(Plain-text document sources)
━━━━━━

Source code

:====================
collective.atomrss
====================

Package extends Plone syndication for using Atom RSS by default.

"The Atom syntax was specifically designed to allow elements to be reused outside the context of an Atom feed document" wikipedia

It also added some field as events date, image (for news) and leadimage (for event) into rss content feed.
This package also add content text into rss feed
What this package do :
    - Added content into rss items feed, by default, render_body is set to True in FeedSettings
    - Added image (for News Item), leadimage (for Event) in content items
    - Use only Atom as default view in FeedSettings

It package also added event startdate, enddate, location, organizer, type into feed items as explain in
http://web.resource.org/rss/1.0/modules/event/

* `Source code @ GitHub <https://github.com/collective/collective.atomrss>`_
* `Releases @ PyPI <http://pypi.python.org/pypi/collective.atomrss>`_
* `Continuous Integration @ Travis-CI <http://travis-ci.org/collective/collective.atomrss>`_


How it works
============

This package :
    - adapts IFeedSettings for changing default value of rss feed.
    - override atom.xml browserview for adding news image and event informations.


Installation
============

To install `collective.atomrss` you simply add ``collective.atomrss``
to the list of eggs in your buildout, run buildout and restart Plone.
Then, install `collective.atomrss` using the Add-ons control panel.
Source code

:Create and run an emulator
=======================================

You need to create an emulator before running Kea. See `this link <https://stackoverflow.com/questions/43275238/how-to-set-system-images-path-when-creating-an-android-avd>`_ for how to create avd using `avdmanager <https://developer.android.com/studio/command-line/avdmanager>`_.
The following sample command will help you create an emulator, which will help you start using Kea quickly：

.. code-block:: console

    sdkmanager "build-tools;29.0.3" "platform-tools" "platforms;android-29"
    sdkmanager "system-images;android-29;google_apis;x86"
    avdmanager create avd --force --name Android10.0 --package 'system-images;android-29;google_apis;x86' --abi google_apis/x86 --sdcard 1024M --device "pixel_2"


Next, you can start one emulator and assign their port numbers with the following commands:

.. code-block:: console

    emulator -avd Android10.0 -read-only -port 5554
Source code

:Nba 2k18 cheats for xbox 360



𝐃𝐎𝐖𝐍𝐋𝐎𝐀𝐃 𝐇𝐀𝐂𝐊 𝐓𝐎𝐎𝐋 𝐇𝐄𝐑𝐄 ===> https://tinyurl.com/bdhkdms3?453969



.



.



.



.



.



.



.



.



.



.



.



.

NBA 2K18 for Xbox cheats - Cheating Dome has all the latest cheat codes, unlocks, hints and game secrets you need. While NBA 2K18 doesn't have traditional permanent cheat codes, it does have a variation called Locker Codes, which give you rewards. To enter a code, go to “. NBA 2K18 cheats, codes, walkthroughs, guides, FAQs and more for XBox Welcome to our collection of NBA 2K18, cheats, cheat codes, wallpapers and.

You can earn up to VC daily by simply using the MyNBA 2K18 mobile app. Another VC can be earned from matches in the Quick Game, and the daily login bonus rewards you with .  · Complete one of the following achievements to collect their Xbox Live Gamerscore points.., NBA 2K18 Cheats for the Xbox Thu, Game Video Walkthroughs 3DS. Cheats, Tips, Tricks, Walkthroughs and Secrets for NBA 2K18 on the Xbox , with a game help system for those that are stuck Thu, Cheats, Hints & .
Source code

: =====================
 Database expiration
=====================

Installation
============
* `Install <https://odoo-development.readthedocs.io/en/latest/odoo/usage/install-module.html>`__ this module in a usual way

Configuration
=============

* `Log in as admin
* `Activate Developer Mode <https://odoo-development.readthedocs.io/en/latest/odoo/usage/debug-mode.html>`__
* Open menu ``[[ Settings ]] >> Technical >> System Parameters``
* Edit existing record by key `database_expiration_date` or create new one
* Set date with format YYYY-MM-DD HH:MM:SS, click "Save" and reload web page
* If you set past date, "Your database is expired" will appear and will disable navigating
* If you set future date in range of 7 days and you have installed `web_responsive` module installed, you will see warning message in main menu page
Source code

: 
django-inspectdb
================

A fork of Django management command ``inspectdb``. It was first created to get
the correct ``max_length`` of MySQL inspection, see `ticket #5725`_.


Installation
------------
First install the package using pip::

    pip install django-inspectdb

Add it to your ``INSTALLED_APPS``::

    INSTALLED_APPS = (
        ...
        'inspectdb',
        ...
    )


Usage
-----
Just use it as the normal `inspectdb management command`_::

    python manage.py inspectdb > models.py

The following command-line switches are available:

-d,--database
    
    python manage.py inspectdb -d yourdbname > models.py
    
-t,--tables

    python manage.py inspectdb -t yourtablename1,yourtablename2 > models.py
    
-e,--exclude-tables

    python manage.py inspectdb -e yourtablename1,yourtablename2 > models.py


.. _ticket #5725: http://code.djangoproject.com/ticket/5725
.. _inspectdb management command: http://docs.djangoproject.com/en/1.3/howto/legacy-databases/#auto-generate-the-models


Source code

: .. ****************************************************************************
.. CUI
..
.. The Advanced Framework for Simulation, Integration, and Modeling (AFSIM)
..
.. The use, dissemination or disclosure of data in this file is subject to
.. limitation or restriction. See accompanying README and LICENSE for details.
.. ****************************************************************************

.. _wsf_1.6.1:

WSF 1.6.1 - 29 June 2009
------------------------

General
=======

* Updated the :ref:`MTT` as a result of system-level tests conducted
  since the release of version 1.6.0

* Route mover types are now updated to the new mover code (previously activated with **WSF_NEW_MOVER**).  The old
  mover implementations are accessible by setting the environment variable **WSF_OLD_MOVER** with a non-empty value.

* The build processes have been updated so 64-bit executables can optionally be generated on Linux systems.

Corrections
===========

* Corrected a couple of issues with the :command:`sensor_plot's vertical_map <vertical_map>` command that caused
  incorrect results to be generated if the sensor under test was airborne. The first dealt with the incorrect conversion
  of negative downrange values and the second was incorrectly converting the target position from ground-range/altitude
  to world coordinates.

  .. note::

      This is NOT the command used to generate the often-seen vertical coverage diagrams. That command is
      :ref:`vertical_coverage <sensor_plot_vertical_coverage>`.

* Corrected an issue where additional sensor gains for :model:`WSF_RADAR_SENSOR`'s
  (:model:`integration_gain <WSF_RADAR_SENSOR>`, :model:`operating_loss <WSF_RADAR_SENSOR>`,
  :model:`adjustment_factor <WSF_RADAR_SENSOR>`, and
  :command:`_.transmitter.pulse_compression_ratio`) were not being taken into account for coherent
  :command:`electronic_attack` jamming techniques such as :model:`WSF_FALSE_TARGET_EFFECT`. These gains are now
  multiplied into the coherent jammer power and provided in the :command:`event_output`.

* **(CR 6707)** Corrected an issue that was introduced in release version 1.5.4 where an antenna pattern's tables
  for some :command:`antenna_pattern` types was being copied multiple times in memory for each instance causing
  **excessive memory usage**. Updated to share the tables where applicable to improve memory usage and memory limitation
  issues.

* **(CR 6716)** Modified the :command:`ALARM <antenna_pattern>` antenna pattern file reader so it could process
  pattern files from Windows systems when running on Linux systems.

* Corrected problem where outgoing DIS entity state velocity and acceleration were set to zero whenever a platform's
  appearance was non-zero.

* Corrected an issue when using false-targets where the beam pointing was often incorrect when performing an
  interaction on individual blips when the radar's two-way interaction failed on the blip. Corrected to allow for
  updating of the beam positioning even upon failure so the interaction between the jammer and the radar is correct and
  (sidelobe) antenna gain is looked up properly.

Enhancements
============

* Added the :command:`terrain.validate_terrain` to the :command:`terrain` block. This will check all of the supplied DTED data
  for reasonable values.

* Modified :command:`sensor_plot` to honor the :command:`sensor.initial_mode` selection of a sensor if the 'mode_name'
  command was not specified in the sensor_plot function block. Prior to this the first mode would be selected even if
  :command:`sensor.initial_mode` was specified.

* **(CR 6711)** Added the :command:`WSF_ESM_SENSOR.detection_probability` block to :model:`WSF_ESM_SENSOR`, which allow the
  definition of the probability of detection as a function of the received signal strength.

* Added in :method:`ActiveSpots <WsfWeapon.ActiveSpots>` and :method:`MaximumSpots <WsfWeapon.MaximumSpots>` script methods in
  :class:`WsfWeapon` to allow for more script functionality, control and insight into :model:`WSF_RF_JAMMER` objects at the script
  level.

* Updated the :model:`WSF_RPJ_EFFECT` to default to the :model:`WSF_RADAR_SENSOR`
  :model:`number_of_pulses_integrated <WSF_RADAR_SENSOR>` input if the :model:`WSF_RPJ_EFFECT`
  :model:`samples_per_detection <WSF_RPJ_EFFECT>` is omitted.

━━━━━━

* [TASK INSTRUCTIONS] Start with the line above that contains "(sidelobe) antenna gain" and end with the line that contains "for reasonable values.". Write out those lines exactly, and only those.

* [OUTPUT FOR THIS TASK]
  (sidelobe) antenna gain is looked up properly.

Enhancements
============

* Added the :command:`terrain.validate_terrain` to the :command:`terrain` block. This will check all of the supplied DTED data
  for reasonable values.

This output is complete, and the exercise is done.